Commercial organizations have their benefits. I love the pace and the urgency. I love the feeling of being in the thick of things, trying to genuinely change the world, instead of writing a paper that maybe nobody will ever read. There’s a rush from the impact of your tools and there’s a thrill that comes from winning the deal. As a bloodthirsty competitive person, it’s my second favorite part of the job. But more than anything, the benefit of the commercial organization over the academic research firm is the money. If I want a relatively petit bourgeois life – to have a house in San Francisco or NYC, raise three children (like my own family), help my parents out, send children to good schools and music classes, pay for medical costs, and to have a reasonable social life (kids birthday parties require gifts!) – it’s going to cost about $300-700k per year. I need tech money to make that happen. It’s a scarcity mindset borne from growing up with not that much money, but it means that the tech boon of social mobility and purchasing power are especially meaningful to me. As a 16 year old, I picked a free university because it was what we could afford.

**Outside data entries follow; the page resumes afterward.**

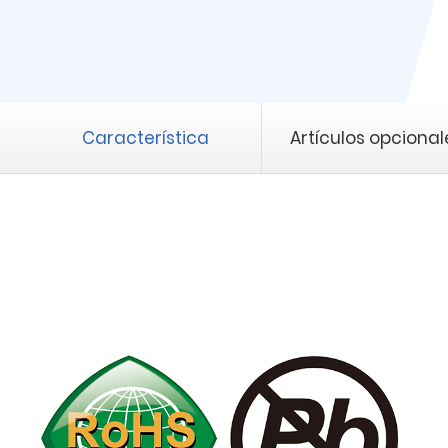
Característica
Artículos opcional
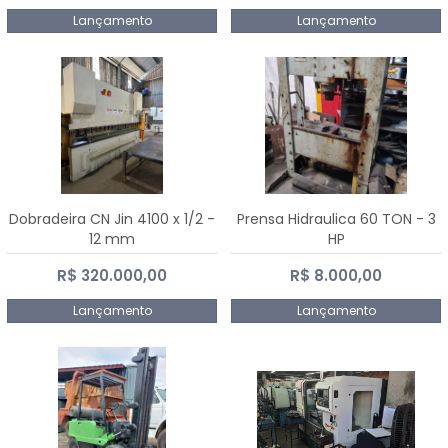
Lançamento
Lançamento
Dobradeira CN Jin 4100 x 1/2 -
Prensa Hidraulica 60 TON - 3
12 mm
HP
R$ 320.000,00
R$ 8.000,00
Lançamento
Lançamento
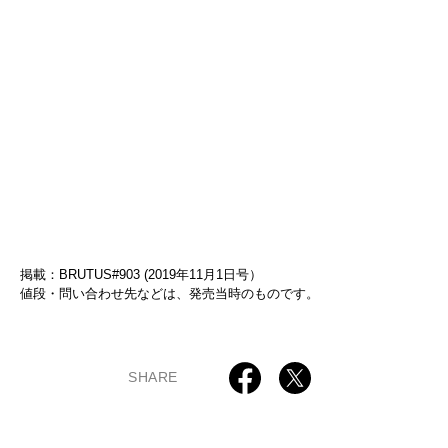
掲載：BRUTUS#903 (2019年11月1日号）
値段・問い合わせ先などは、発売当時のものです。
SHARE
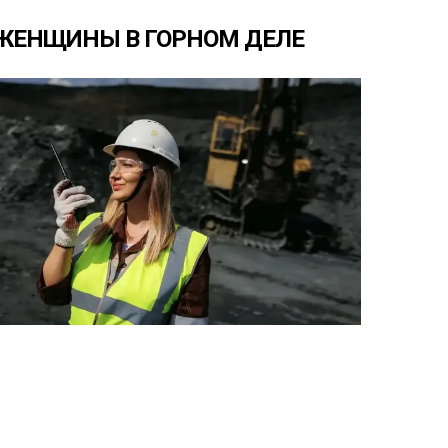
ЖЕНЩИНЫ
В
ГОРНОМ
ДЕЛЕ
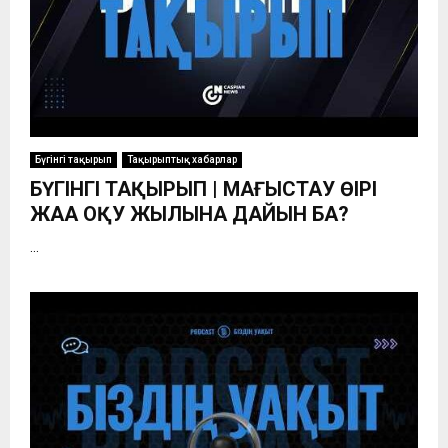
Бүгінгі тақырып
Тақырыптық хабарлар
БҮГІНГІ ТАҚЫРЫП | МАҢҒЫСТАУ ӨҢІРІ
ЖАҢА ОҚУ ЖЫЛЫНА ДАЙЫН БА?
...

But maybe a tech income could mean that my kids can go anywhere they want to.
I hope that tech explores more creative structures for work: more nonprofits, more research collectives, more tinkering studios. And I hope that it also explores more funding models: fewer VC backed companies hell bent on hypergrowth and more indiehacker businesses that are relatively solvent from the get go. But more than anything, I do hope that we don’t doom many public goods and inherently non-commercial efforts to commercial containers because the alternatives of government, nonprofits, and academia seem terrible. We’ve tortured organizational structures enough in our effort to re-invent the classics. Let corporations be corporations.